- [Задание] Воспроизведите дословно строки из записей от строки с «order: Celastrales» до строки с «order: Lamiales», включая обе эти строки.

★ ★ ★ ★ ★ ★ ★

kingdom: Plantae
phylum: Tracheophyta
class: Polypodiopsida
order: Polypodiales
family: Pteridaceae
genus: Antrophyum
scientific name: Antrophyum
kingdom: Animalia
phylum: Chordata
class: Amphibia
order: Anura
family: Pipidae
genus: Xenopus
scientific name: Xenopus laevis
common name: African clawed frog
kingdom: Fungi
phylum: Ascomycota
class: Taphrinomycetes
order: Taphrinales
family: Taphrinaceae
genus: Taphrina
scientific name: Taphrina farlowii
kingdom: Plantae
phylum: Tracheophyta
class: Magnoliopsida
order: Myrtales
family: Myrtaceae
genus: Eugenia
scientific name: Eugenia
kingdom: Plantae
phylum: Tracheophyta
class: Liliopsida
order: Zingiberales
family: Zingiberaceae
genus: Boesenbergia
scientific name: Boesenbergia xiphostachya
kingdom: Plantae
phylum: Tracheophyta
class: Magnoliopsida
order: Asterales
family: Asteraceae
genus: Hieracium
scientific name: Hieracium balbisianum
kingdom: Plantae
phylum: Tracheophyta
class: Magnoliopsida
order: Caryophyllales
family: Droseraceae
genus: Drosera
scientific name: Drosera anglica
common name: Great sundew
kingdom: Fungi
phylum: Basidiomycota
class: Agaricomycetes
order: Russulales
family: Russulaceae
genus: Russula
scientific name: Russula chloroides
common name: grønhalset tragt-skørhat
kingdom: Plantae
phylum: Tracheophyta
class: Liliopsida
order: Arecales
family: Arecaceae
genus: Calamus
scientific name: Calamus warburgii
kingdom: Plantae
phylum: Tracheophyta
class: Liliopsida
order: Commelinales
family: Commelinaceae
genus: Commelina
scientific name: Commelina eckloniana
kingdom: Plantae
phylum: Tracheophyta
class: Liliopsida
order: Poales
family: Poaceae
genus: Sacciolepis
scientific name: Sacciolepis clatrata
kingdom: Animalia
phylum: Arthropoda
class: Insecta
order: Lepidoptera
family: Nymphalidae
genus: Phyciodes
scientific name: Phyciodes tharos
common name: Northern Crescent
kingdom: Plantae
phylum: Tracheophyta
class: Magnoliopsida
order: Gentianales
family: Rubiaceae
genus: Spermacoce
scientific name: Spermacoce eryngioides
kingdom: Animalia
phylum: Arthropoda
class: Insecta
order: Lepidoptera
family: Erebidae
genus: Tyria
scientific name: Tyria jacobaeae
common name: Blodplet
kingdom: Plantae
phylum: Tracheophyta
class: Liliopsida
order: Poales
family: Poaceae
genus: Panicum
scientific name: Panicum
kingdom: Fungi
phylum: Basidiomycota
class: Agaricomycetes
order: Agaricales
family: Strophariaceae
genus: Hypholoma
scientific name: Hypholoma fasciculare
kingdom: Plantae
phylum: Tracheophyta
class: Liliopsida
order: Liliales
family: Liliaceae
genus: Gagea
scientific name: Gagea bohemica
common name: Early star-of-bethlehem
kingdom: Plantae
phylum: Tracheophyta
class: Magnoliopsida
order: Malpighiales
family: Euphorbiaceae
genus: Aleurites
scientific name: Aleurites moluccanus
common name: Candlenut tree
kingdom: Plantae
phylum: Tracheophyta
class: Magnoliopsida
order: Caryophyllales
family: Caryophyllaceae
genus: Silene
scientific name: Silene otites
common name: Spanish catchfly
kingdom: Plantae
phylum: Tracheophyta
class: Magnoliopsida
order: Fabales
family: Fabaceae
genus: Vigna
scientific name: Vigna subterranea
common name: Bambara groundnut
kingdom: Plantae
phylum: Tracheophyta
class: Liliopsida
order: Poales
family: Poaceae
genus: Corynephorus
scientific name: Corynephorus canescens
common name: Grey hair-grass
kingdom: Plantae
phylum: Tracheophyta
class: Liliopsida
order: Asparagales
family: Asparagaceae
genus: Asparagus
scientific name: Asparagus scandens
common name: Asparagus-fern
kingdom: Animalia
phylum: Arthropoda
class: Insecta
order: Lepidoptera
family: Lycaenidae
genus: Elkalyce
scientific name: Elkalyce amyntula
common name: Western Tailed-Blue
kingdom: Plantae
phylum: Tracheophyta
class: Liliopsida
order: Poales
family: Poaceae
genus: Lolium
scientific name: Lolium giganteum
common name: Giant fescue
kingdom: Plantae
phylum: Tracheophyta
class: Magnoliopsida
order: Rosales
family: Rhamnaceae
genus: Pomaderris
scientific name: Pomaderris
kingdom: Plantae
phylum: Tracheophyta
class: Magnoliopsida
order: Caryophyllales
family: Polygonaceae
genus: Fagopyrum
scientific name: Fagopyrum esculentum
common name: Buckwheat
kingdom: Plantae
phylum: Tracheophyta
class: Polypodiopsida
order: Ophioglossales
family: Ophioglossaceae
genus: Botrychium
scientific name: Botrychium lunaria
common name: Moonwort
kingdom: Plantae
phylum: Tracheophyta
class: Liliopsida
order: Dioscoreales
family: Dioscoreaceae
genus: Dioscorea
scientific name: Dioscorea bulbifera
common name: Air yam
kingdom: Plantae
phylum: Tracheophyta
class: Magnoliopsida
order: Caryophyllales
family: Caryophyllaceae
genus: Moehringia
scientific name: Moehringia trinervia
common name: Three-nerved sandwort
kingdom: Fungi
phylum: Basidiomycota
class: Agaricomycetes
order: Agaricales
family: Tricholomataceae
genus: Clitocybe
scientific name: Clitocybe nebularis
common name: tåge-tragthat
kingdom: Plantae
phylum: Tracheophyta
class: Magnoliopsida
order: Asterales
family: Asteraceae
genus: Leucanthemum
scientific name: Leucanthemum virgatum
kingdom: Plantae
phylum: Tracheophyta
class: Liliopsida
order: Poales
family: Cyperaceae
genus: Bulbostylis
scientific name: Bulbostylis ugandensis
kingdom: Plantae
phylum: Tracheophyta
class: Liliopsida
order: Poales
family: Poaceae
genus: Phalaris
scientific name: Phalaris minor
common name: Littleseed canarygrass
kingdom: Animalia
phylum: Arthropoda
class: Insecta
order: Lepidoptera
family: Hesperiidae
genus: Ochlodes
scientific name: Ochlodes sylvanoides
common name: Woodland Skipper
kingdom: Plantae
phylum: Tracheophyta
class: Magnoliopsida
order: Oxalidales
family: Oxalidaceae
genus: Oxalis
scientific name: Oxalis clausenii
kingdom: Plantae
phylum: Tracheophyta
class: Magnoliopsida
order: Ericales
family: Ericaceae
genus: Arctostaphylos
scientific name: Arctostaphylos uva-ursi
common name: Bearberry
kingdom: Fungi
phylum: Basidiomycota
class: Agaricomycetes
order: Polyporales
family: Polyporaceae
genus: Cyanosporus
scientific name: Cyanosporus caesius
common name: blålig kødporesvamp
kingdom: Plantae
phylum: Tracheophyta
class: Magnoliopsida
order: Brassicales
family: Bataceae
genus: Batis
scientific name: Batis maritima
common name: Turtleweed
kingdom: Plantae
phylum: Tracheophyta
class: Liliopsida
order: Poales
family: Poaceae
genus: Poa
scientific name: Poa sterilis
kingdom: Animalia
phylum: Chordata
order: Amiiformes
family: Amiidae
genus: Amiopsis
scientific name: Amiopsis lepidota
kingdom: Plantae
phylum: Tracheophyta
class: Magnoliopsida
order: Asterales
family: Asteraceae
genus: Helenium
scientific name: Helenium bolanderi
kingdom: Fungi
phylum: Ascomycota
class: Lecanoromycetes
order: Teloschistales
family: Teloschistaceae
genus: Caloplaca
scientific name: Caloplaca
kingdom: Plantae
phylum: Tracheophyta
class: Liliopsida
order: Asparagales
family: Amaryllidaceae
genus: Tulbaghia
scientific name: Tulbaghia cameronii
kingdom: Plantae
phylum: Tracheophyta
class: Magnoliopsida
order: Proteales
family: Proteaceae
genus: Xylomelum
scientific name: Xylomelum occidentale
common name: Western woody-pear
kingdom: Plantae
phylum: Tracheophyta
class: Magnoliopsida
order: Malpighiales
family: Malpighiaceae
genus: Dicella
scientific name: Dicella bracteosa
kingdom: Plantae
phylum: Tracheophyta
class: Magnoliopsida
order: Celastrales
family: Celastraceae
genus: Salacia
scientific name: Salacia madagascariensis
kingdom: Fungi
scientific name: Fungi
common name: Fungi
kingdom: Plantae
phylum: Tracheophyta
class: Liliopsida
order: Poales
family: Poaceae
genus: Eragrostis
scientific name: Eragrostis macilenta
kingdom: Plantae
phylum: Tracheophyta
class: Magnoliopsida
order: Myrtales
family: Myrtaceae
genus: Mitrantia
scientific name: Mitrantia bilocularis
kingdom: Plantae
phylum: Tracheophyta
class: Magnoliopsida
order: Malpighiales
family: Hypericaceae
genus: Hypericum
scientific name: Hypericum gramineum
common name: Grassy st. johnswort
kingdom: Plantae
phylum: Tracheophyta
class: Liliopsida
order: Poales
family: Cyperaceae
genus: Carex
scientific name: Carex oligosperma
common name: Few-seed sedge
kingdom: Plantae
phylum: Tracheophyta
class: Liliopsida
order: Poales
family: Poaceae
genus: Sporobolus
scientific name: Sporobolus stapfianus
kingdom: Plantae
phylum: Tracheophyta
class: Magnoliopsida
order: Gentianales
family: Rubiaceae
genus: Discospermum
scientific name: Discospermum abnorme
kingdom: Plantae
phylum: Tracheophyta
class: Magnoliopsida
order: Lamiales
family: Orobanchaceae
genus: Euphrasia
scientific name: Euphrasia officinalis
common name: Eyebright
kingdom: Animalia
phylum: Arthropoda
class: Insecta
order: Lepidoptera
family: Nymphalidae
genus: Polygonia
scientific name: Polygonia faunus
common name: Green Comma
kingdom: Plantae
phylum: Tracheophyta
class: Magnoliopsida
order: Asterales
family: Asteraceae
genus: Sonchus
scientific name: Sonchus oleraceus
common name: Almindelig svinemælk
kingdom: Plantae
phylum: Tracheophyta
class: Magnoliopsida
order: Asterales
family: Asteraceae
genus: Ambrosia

★ ★ ★ ★ ★ ★ ★

- [Ответ]
order: Celastrales
family: Celastraceae
genus: Salacia
scientific name: Salacia madagascariensis
kingdom: Fungi
scientific name: Fungi
common name: Fungi
kingdom: Plantae
phylum: Tracheophyta
class: Liliopsida
order: Poales
family: Poaceae
genus: Eragrostis
scientific name: Eragrostis macilenta
kingdom: Plantae
phylum: Tracheophyta
class: Magnoliopsida
order: Myrtales
family: Myrtaceae
genus: Mitrantia
scientific name: Mitrantia bilocularis
kingdom: Plantae
phylum: Tracheophyta
class: Magnoliopsida
order: Malpighiales
family: Hypericaceae
genus: Hypericum
scientific name: Hypericum gramineum
common name: Grassy st. johnswort
kingdom: Plantae
phylum: Tracheophyta
class: Liliopsida
order: Poales
family: Cyperaceae
genus: Carex
scientific name: Carex oligosperma
common name: Few-seed sedge
kingdom: Plantae
phylum: Tracheophyta
class: Liliopsida
order: Poales
family: Poaceae
genus: Sporobolus
scientific name: Sporobolus stapfianus
kingdom: Plantae
phylum: Tracheophyta
class: Magnoliopsida
order: Gentianales
family: Rubiaceae
genus: Discospermum
scientific name: Discospermum abnorme
kingdom: Plantae
phylum: Tracheophyta
class: Magnoliopsida
order: Lamiales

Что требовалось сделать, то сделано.